=== Work required ===
Copy out the data below line for line, leaving out the pictures.
___ Task inputs ___
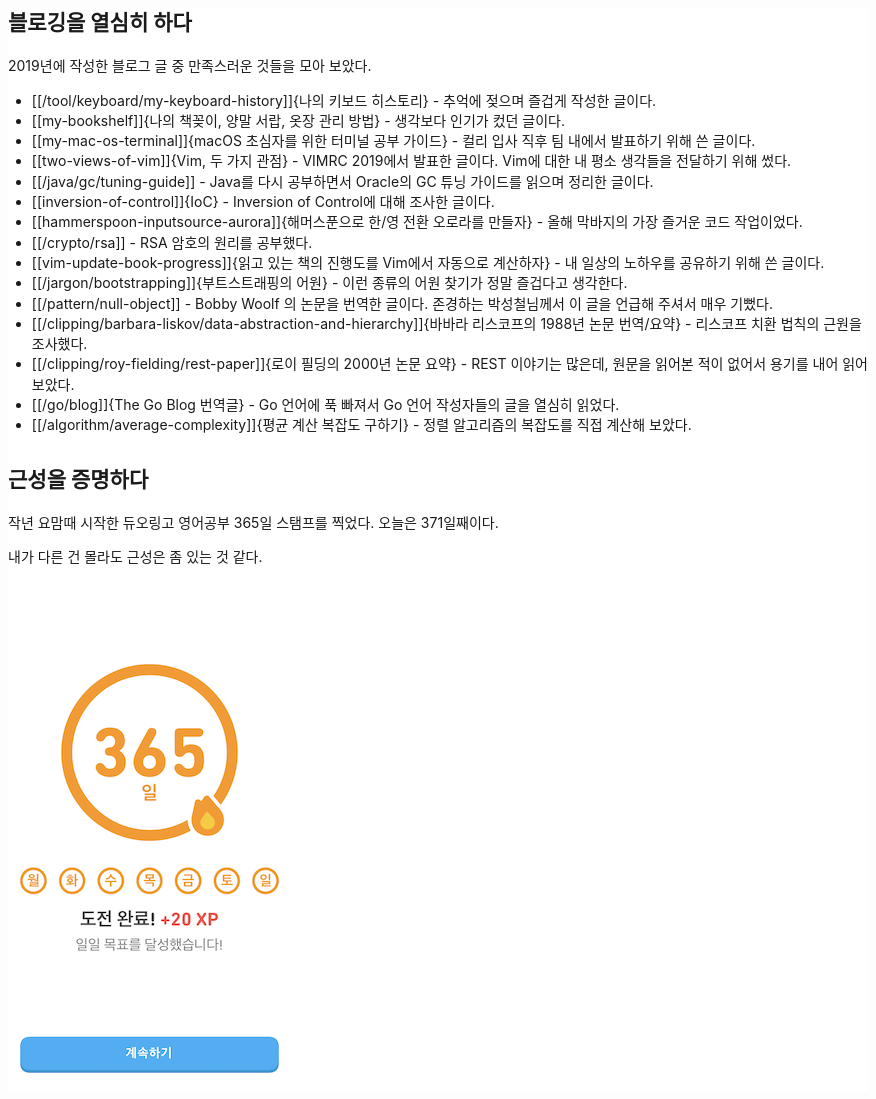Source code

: ## 블로깅을 열심히 하다

2019년에 작성한 블로그 글 중 만족스러운 것들을 모아 보았다.

* [[/tool/keyboard/my-keyboard-history]]{나의 키보드 히스토리} - 추억에 젖으며 즐겁게 작성한 글이다.
* [[my-bookshelf]]{나의 책꽂이, 양말 서랍, 옷장 관리 방법} - 생각보다 인기가 컸던 글이다.
* [[my-mac-os-terminal]]{macOS 초심자를 위한 터미널 공부 가이드} - 컬리 입사 직후 팀 내에서 발표하기 위해 쓴 글이다.
* [[two-views-of-vim]]{Vim, 두 가지 관점} - VIMRC 2019에서 발표한 글이다. Vim에 대한 내 평소 생각들을 전달하기 위해 썼다.
* [[/java/gc/tuning-guide]] - Java를 다시 공부하면서 Oracle의 GC 튜닝 가이드를 읽으며 정리한 글이다.
* [[inversion-of-control]]{IoC} - Inversion of Control에 대해 조사한 글이다.
* [[hammerspoon-inputsource-aurora]]{해머스푼으로 한/영 전환 오로라를 만들자} - 올해 막바지의 가장 즐거운 코드 작업이었다.
* [[/crypto/rsa]] - RSA 암호의 원리를 공부했다.
* [[vim-update-book-progress]]{읽고 있는 책의 진행도를 Vim에서 자동으로 계산하자} - 내 일상의 노하우를 공유하기 위해 쓴 글이다.
* [[/jargon/bootstrapping]]{부트스트래핑의 어원} - 이런 종류의 어원 찾기가 정말 즐겁다고 생각한다.
* [[/pattern/null-object]] - Bobby Woolf 의 논문을 번역한 글이다. 존경하는 박성철님께서 이 글을 언급해 주셔서 매우 기뻤다.
* [[/clipping/barbara-liskov/data-abstraction-and-hierarchy]]{바바라 리스코프의 1988년 논문 번역/요약} - 리스코프 치환 법칙의 근원을 조사했다.
* [[/clipping/roy-fielding/rest-paper]]{로이 필딩의 2000년 논문 요약} - REST 이야기는 많은데, 원문을 읽어본 적이 없어서 용기를 내어 읽어 보았다.
* [[/go/blog]]{The Go Blog 번역글} - Go 언어에 푹 빠져서 Go 언어 작성자들의 글을 열심히 읽었다.
* [[/algorithm/average-complexity]]{평균 계산 복잡도 구하기} - 정렬 알고리즘의 복잡도를 직접 계산해 보았다.

## 근성을 증명하다

작년 요맘때 시작한 듀오링고 영어공부 365일 스탬프를 찍었다. 오늘은 371일째이다.

내가 다른 건 몰라도 근성은 좀 있는 것 같다.

![duolingo]( /resource/BD/616735-ABB9-4CE1-AAF1-D38874589FBD/duolingo.PNG )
___
=== Solution for this task ===
Source code

: ## 블로깅을 열심히 하다

2019년에 작성한 블로그 글 중 만족스러운 것들을 모아 보았다.

* [[/tool/keyboard/my-keyboard-history]]{나의 키보드 히스토리} - 추억에 젖으며 즐겁게 작성한 글이다.
* [[my-bookshelf]]{나의 책꽂이, 양말 서랍, 옷장 관리 방법} - 생각보다 인기가 컸던 글이다.
* [[my-mac-os-terminal]]{macOS 초심자를 위한 터미널 공부 가이드} - 컬리 입사 직후 팀 내에서 발표하기 위해 쓴 글이다.
* [[two-views-of-vim]]{Vim, 두 가지 관점} - VIMRC 2019에서 발표한 글이다. Vim에 대한 내 평소 생각들을 전달하기 위해 썼다.
* [[/java/gc/tuning-guide]] - Java를 다시 공부하면서 Oracle의 GC 튜닝 가이드를 읽으며 정리한 글이다.
* [[inversion-of-control]]{IoC} - Inversion of Control에 대해 조사한 글이다.
* [[hammerspoon-inputsource-aurora]]{해머스푼으로 한/영 전환 오로라를 만들자} - 올해 막바지의 가장 즐거운 코드 작업이었다.
* [[/crypto/rsa]] - RSA 암호의 원리를 공부했다.
* [[vim-update-book-progress]]{읽고 있는 책의 진행도를 Vim에서 자동으로 계산하자} - 내 일상의 노하우를 공유하기 위해 쓴 글이다.
* [[/jargon/bootstrapping]]{부트스트래핑의 어원} - 이런 종류의 어원 찾기가 정말 즐겁다고 생각한다.
* [[/pattern/null-object]] - Bobby Woolf 의 논문을 번역한 글이다. 존경하는 박성철님께서 이 글을 언급해 주셔서 매우 기뻤다.
* [[/clipping/barbara-liskov/data-abstraction-and-hierarchy]]{바바라 리스코프의 1988년 논문 번역/요약} - 리스코프 치환 법칙의 근원을 조사했다.
* [[/clipping/roy-fielding/rest-paper]]{로이 필딩의 2000년 논문 요약} - REST 이야기는 많은데, 원문을 읽어본 적이 없어서 용기를 내어 읽어 보았다.
* [[/go/blog]]{The Go Blog 번역글} - Go 언어에 푹 빠져서 Go 언어 작성자들의 글을 열심히 읽었다.
* [[/algorithm/average-complexity]]{평균 계산 복잡도 구하기} - 정렬 알고리즘의 복잡도를 직접 계산해 보았다.

## 근성을 증명하다

작년 요맘때 시작한 듀오링고 영어공부 365일 스탬프를 찍었다. 오늘은 371일째이다.

내가 다른 건 몰라도 근성은 좀 있는 것 같다.

![duolingo]( /resource/BD/616735-ABB9-4CE1-AAF1-D38874589FBD/duolingo.PNG )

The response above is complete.